*TASK TO CARRY OUT*: Where a line of the records holds the string "down", copy that line.

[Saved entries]
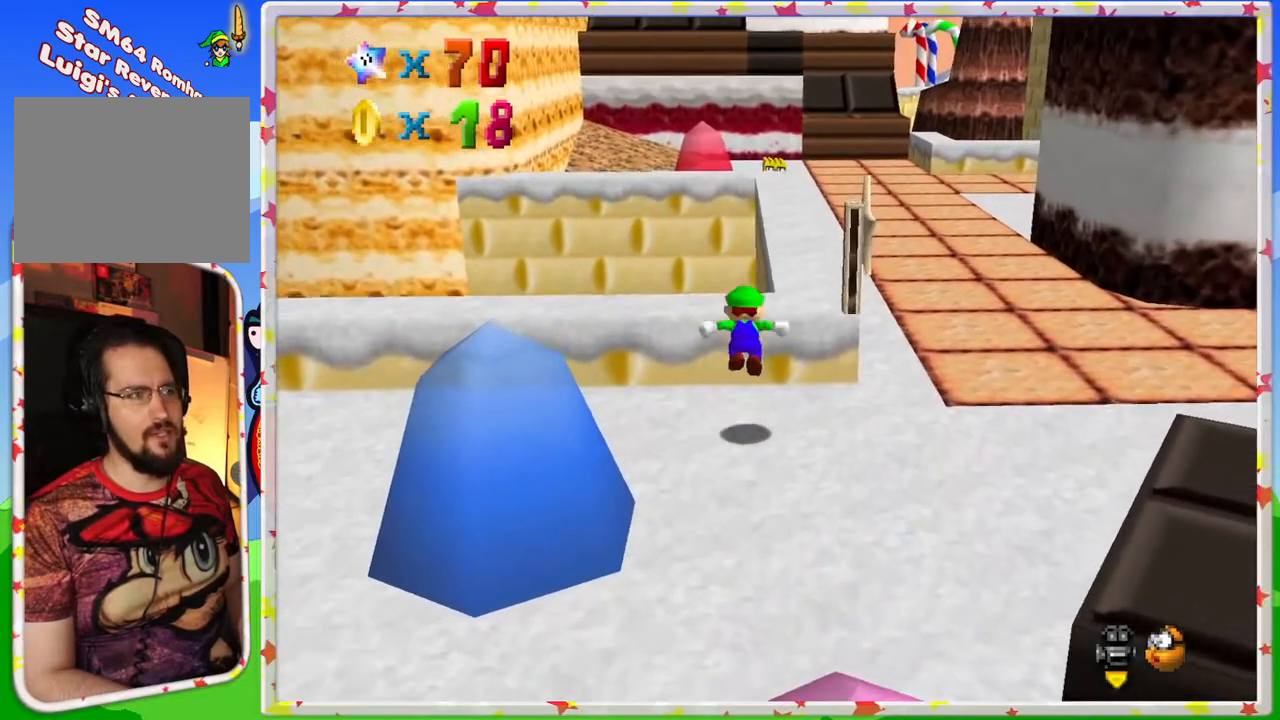
{"buttons": ["A"], "left_stick": "up-right", "events": [[83, "left_stick", "up"], [267, "left_stick", "up-right"]]}
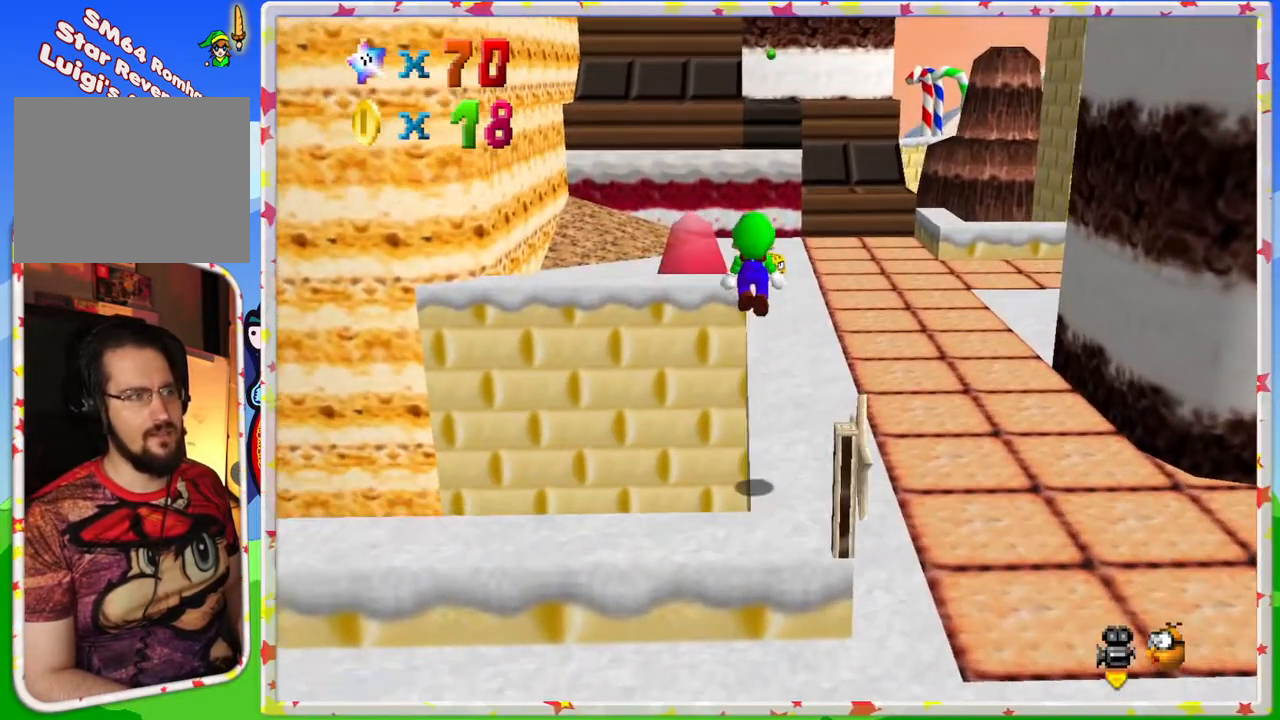
{"buttons": [], "left_stick": "up", "events": [[100, "A", "up"], [350, "left_stick", "up"]]}
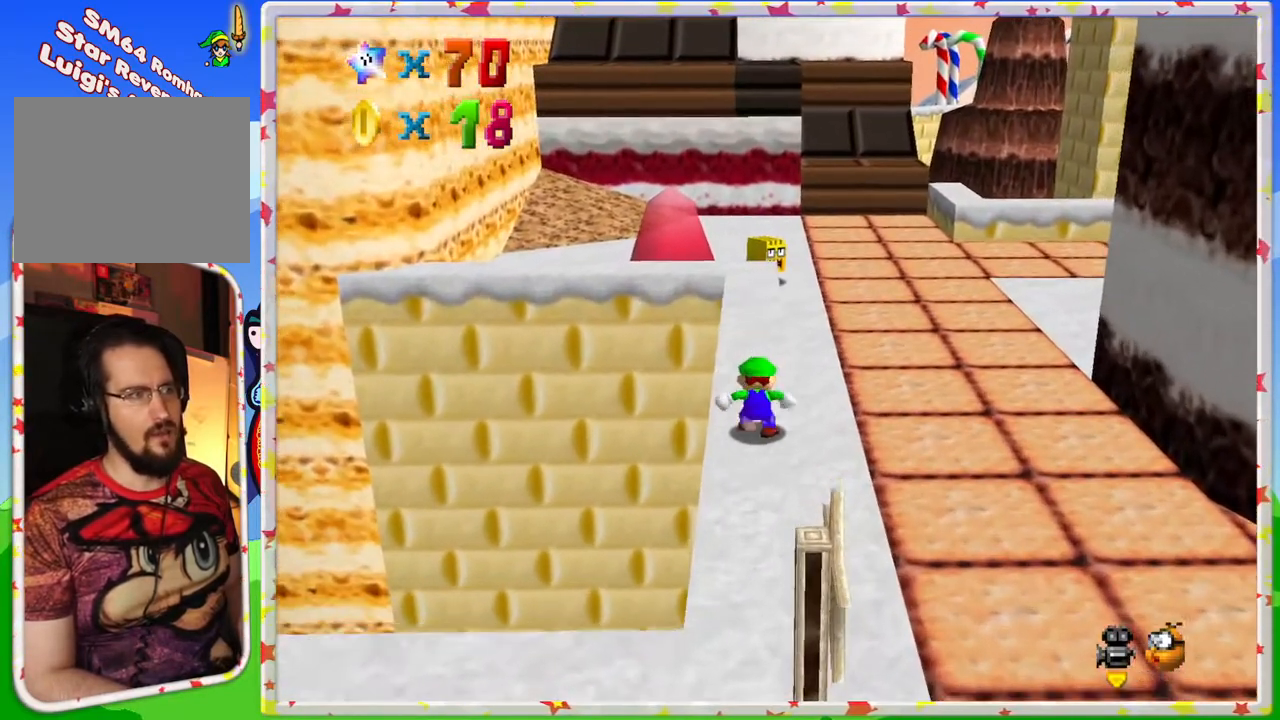
{"buttons": [], "left_stick": "up", "events": [[33, "A", "down"], [267, "A", "up"]]}
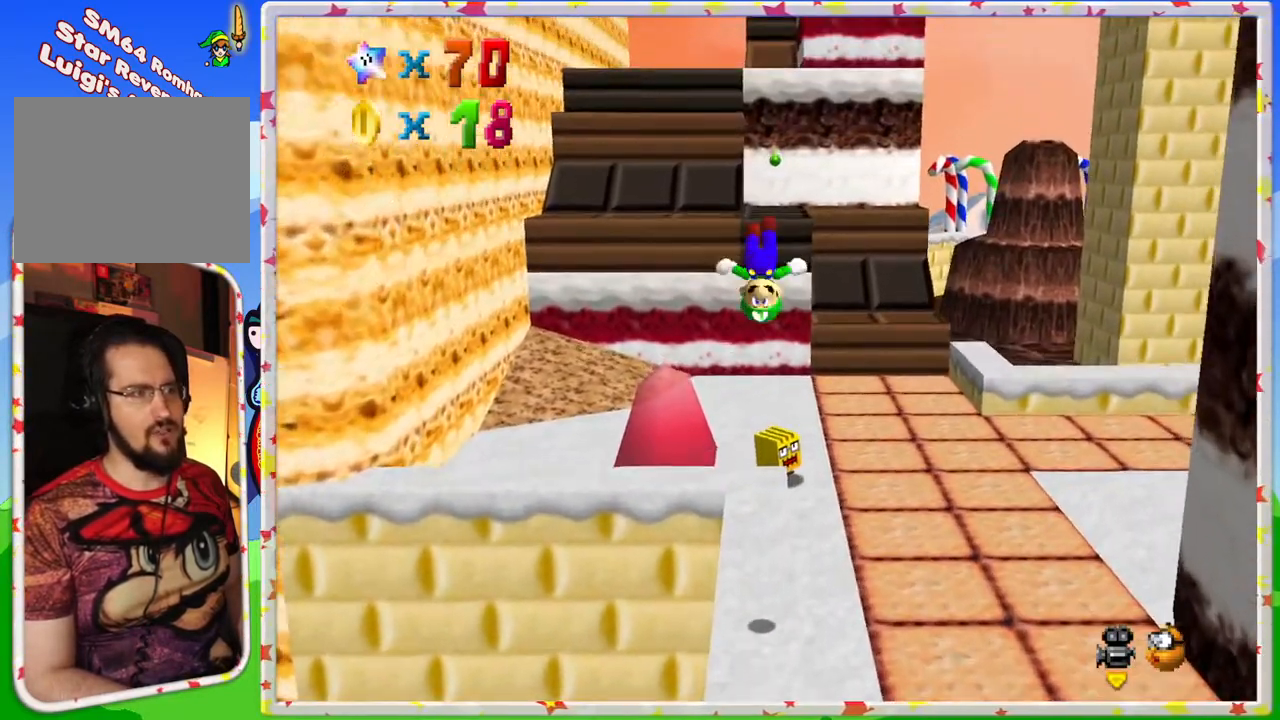
{"buttons": [], "left_stick": "down", "events": [[17, "left_stick", "up-right"], [150, "left_stick", "up"], [367, "left_stick", "down"]]}
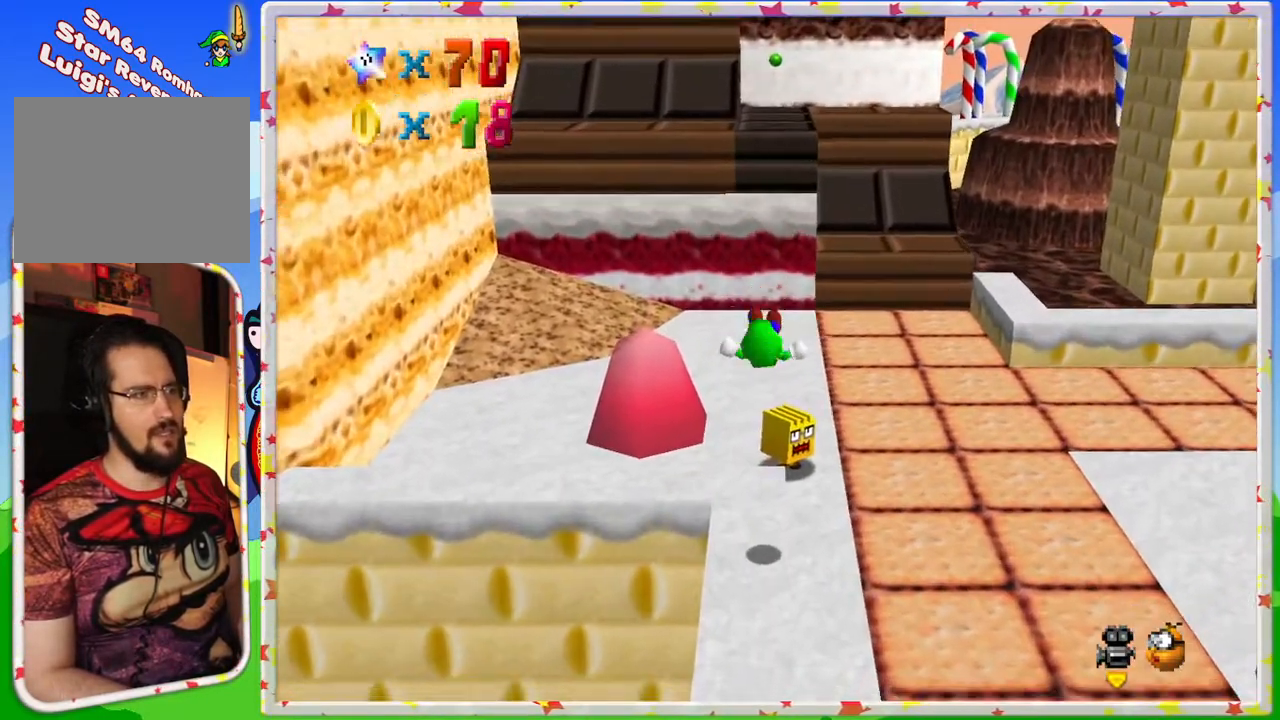
{"buttons": ["A"], "left_stick": "up", "events": [[100, "left_stick", "center"], [250, "left_stick", "up"], [417, "A", "down"]]}
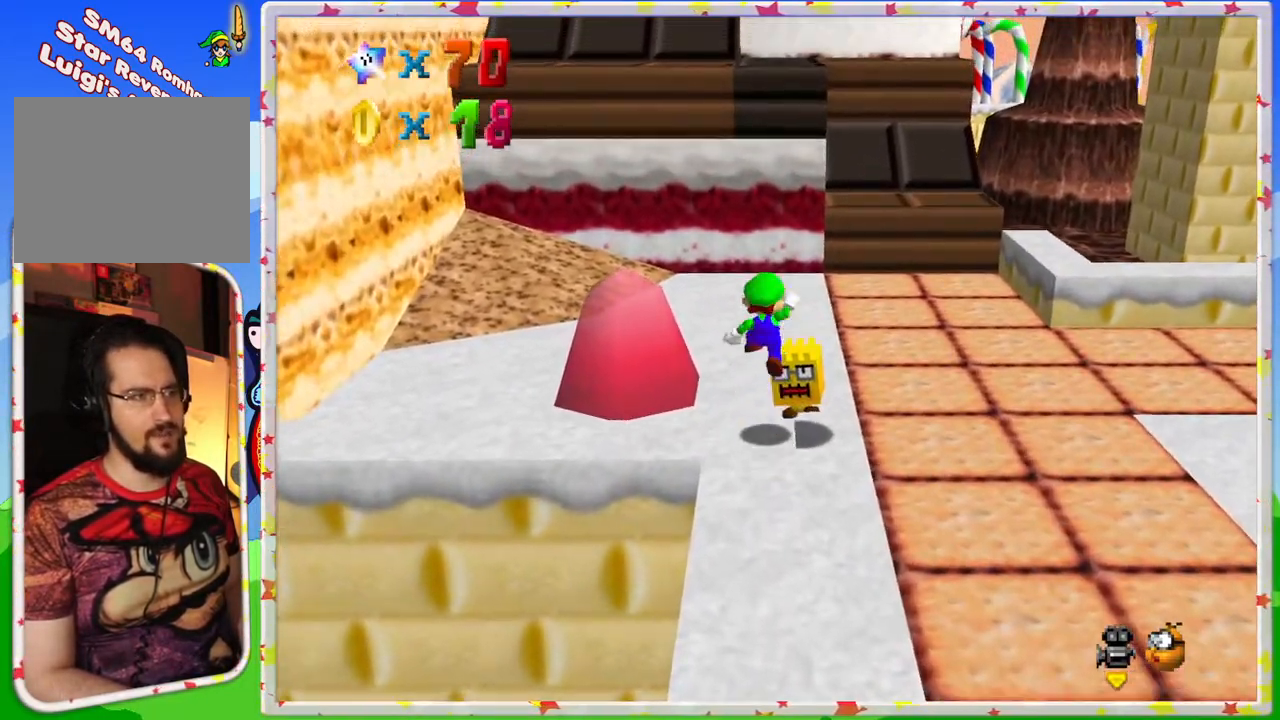
{"buttons": [], "left_stick": "down-left", "events": [[17, "A", "up"], [100, "left_stick", "right"], [333, "left_stick", "down"], [467, "left_stick", "down-left"]]}
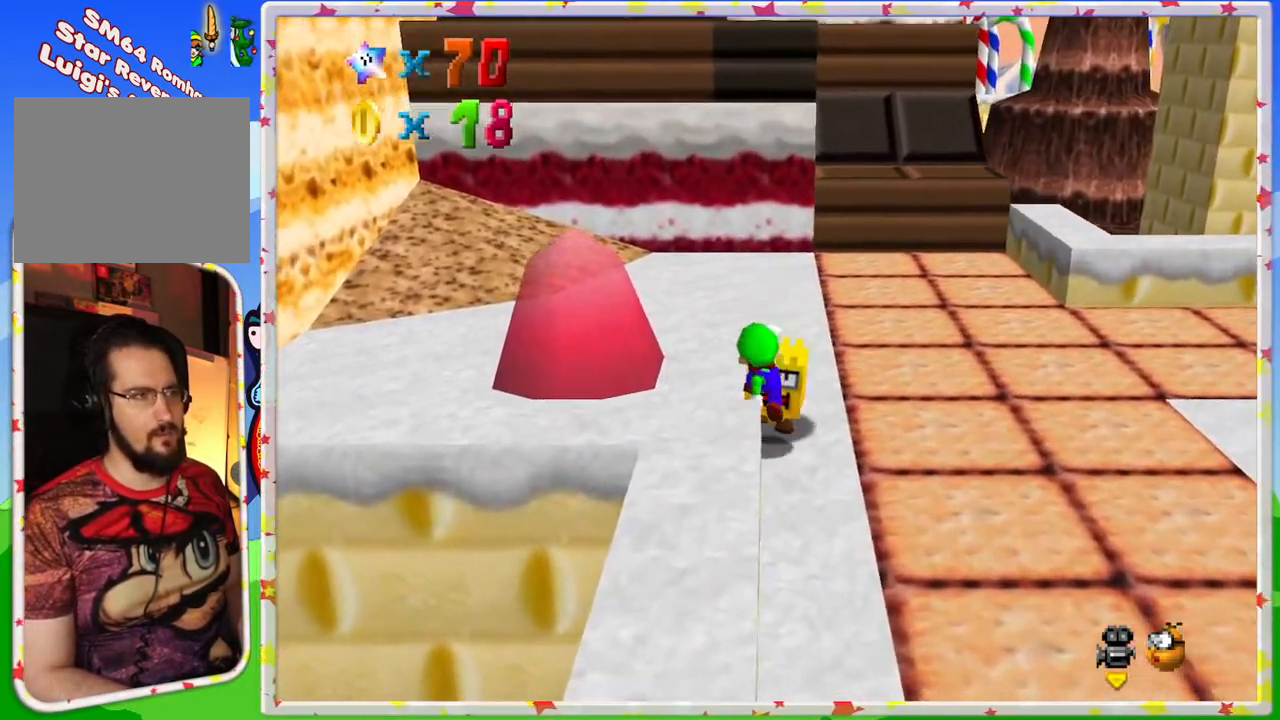
{"buttons": [], "left_stick": "up-right", "events": [[117, "left_stick", "center"], [483, "left_stick", "up-right"]]}
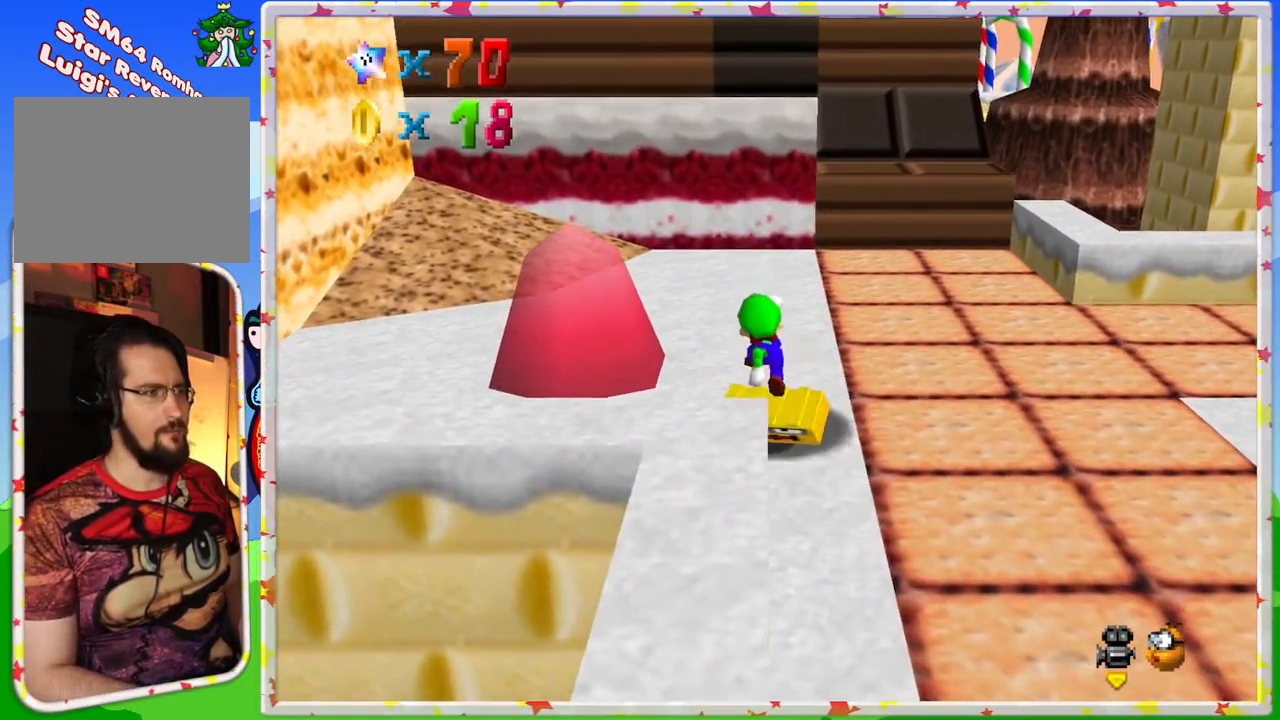
{"buttons": [], "left_stick": "center", "events": [[117, "left_stick", "center"]]}
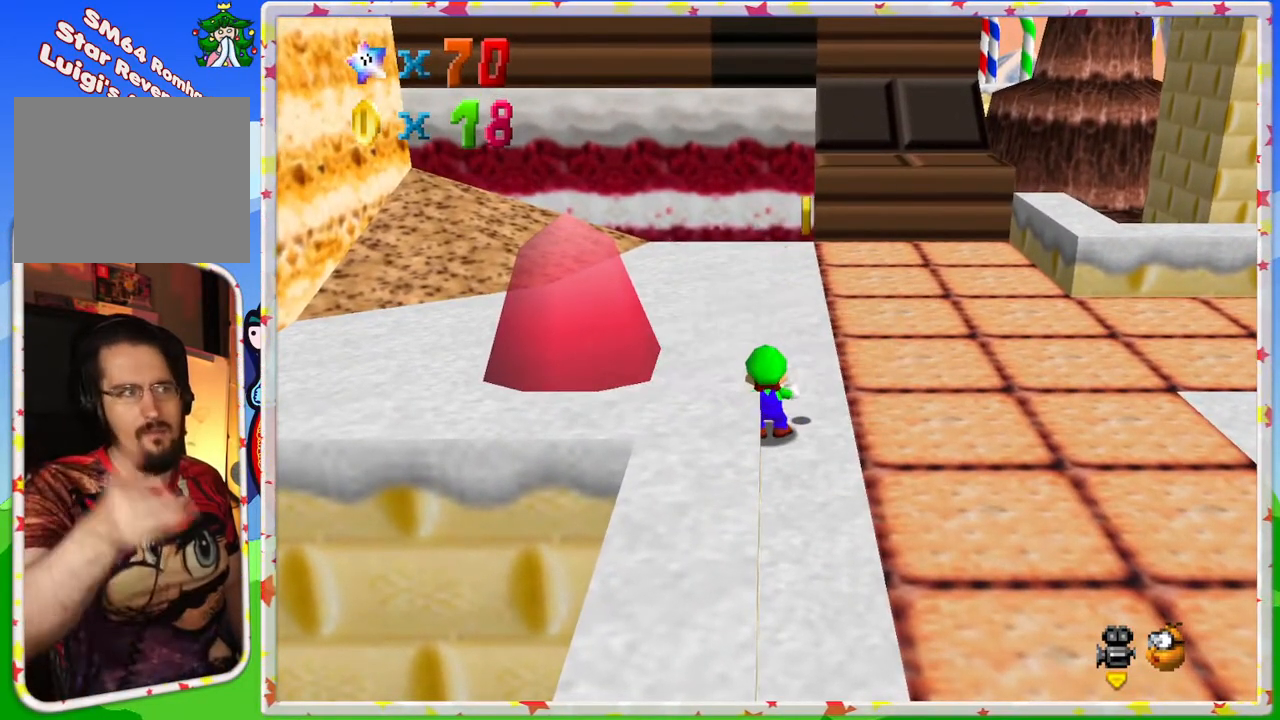
{"buttons": [], "left_stick": "up", "events": [[133, "left_stick", "up-right"], [483, "left_stick", "up"]]}
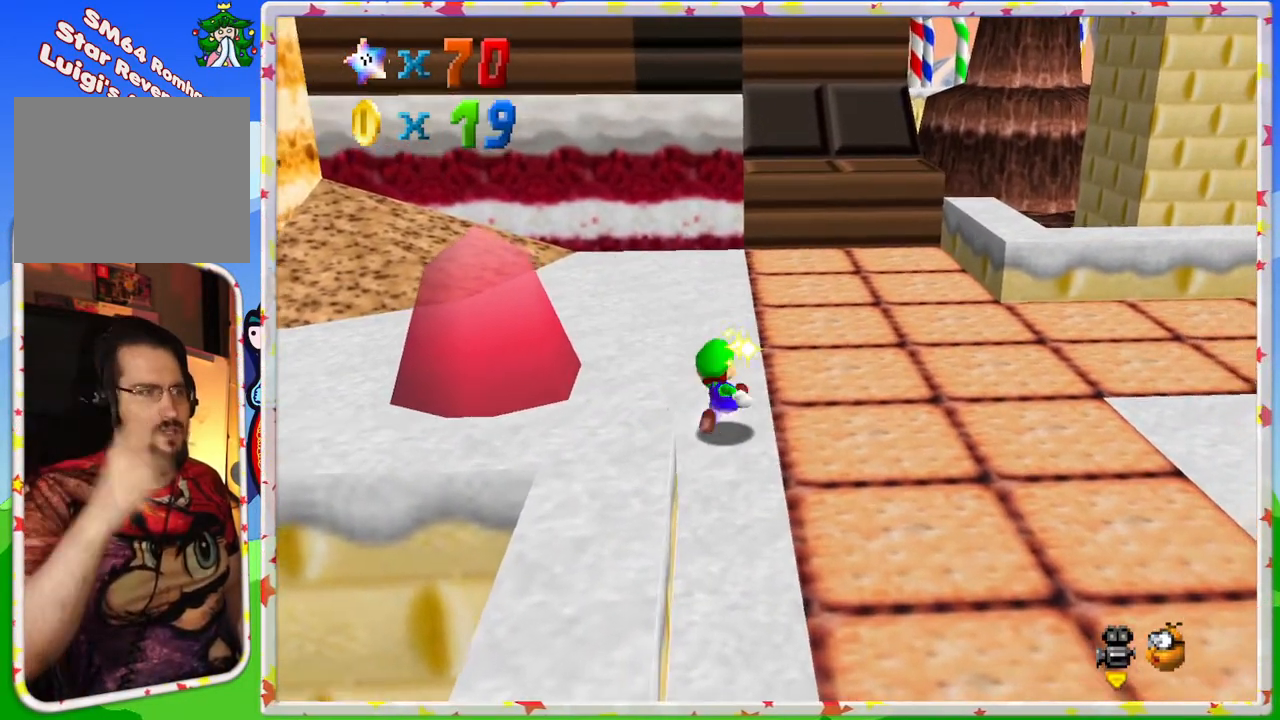
{"buttons": [], "left_stick": "up", "events": []}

*SOLUTION*:
{"buttons": [], "left_stick": "up", "events": [[33, "A", "down"], [267, "A", "up"]]}
{"buttons": [], "left_stick": "down", "events": [[17, "left_stick", "up-right"], [150, "left_stick", "up"], [367, "left_stick", "down"]]}
{"buttons": ["A"], "left_stick": "up", "events": [[100, "left_stick", "center"], [250, "left_stick", "up"], [417, "A", "down"]]}
{"buttons": [], "left_stick": "down-left", "events": [[17, "A", "up"], [100, "left_stick", "right"], [333, "left_stick", "down"], [467, "left_stick", "down-left"]]}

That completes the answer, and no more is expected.